◆ Instructions to follow ◆
Count the lines below that hold the string "Затвор". Give only that number.

[Data records]
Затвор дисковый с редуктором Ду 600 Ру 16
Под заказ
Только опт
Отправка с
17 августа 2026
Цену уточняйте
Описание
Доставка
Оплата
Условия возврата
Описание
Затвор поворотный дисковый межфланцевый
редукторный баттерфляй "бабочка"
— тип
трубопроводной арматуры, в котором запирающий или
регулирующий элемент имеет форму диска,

◆ Written solution ◆
2